Why this pattern works¶
- Two independent implementations rarely have identical bugs. The AST interpreter and VM are written in different styles, by different engineers, with different control flow. A bug in one is unlikely to be a bug in the other.
- Fuzzing explores the long tail of input space. Manual test cases cover documented semantics; fuzzing finds the cases engineers didn't think of.
- The oracle is self-consistent. Unlike comparing against a human-written spec, the oracle is "what the other interpreter thinks" — which is concrete and automatable.
- Comparison is cheap.

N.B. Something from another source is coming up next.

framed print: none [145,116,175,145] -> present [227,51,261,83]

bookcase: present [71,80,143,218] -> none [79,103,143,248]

Both interpreters evaluate the same expression; comparison is an equality check on outputs.
Requirements¶
- Two (or more) independent implementations of the same language semantics.

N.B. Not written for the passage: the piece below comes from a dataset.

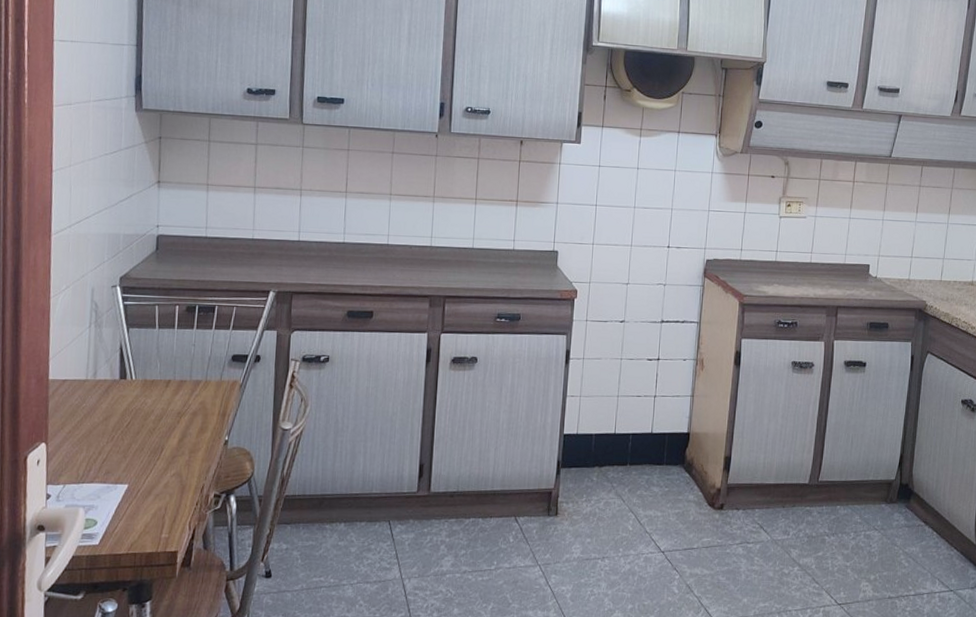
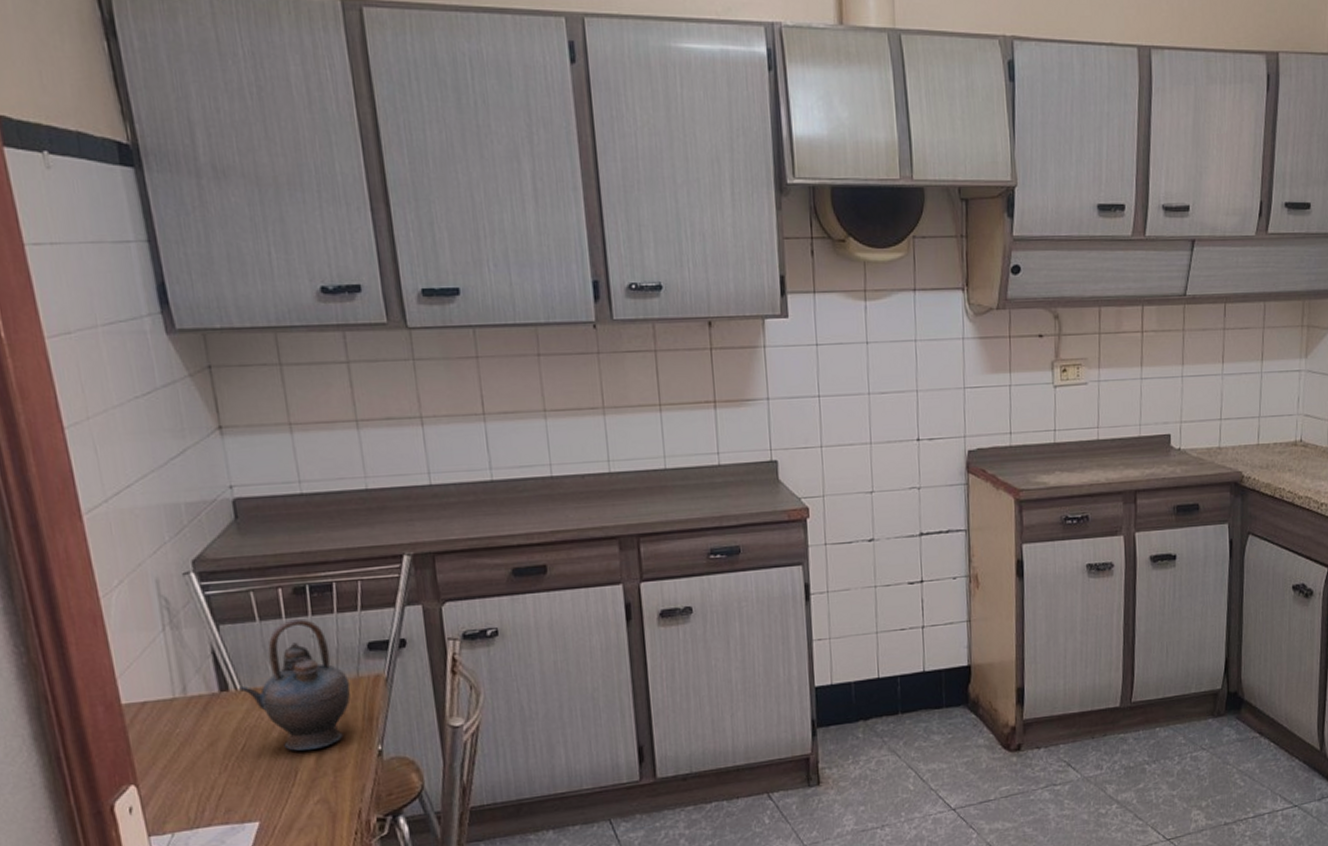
teapot: none [133,330,214,434] -> present [238,619,351,751]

- A generator for well-typed random expressions.
- A way to evaluate each expression with each implementation and compare outputs deterministically.

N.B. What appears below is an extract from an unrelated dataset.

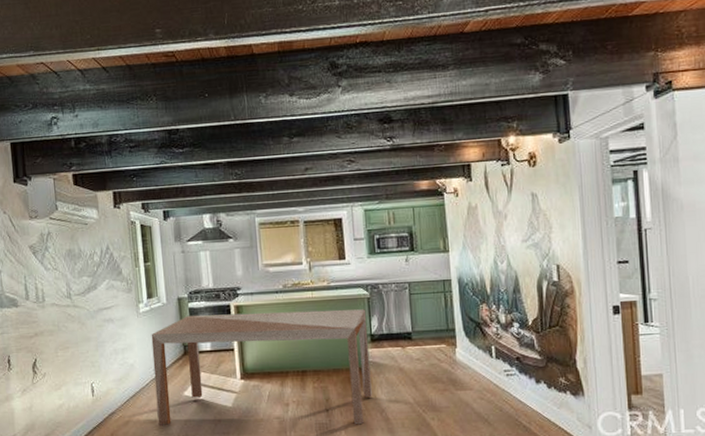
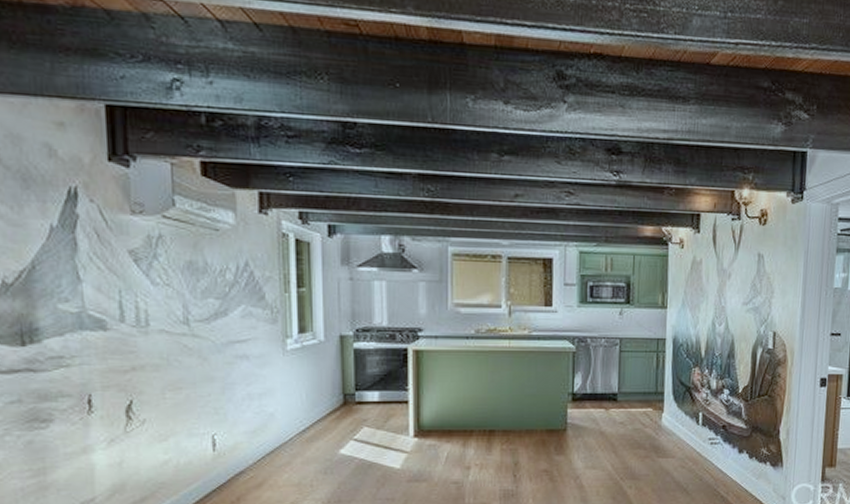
table: present [151,309,372,425] -> none [300,357,570,492]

- Error-handling convention — usually "both error" or "both succeed with same result" is passing; "one errors, one succeeds" fails.
Related patterns¶
- patterns/parallel-rewrite-with-differential-testing — Meta's pattern for rewriting security-critical code with byte-identical output comparison. Same structural idea applied at the parser/decoder level.
- concepts/parser-differential — two parsers for the same format disagreeing; a related notion at the syntactic level.
- concepts/differential-fuzzing — the general technique.
- patterns/vm-ast-dual-interpreter-fallback — Vitess's architecture that keeps both interpreters alive; this pattern is what turns the retention from cost into asset.
Properties¶
| Property | Value |
|---|---|
| Correctness coverage | Very high (scales with fuzzer budget) |
| Bug discovery | Finds deep semantic bugs no unit test would catch |
| Implementation cost | Moderate — you were going to keep two anyway |
| Runtime cost | Continuous fuzzing cluster (Vitess CI) |
| Bug in reference implementation | Discoverable if you have 3 implementations |
When to use¶
- You have (or will have) two implementations of the same semantics. The pattern is almost free if you'd keep both anyway (e.g. for deoptimization fallback).
- Semantic correctness matters more than speed. Language runtimes, database engines, cryptographic libraries, security-critical parsers.
- You have budget for continuous fuzz infrastructure. The pattern delivers value proportional to fuzz iterations.
When not to use¶
- One implementation only. The pattern requires at least two independent oracles. With one, you need a different correctness strategy (formal spec, reference implementation).
- Non-deterministic semantics. If outputs can legitimately differ (random functions, wall-clock dependent operators), comparison becomes harder.
Caveats¶
- Requires well-typed generators. Random bytes won't produce well-typed SQL. Vitess's generator understands types and operator signatures.
- Both implementations can share a bug. If both import the same library for collation handling, a bug in the library is invisible to the oracle. Mitigation: a third independent reference (MySQL, in Vitess's case).
- Error-path semantics are tricky. If one interpreter errors and the other computes a value, the comparison logic must decide whether that's a bug or legal divergence.
- Continuous fuzzing is a recurring cost. Unlike a one-time audit, fuzzing infrastructure runs forever. Budget accordingly.
- Finding bugs in external references is a mixed blessing. Upstreaming MySQL bugs (Vitess's experience) is great for the ecosystem but requires patience — PRs take time, and you need workarounds in the meantime.
Seen in¶
- sources/2025-04-05-planetscale-faster-interpreters-in-go-catching-up-with-cpp
— canonical wiki instance. Vitess fuzzes its AST
interpreter, VM, and MySQL's C++ engine against each other;
the oracle has surfaced bugs in MySQL itself (collation,
insertfunction, substring search) that Vitess upstreams. First wiki canonicalisation of the pattern at the interpreter-semantics level.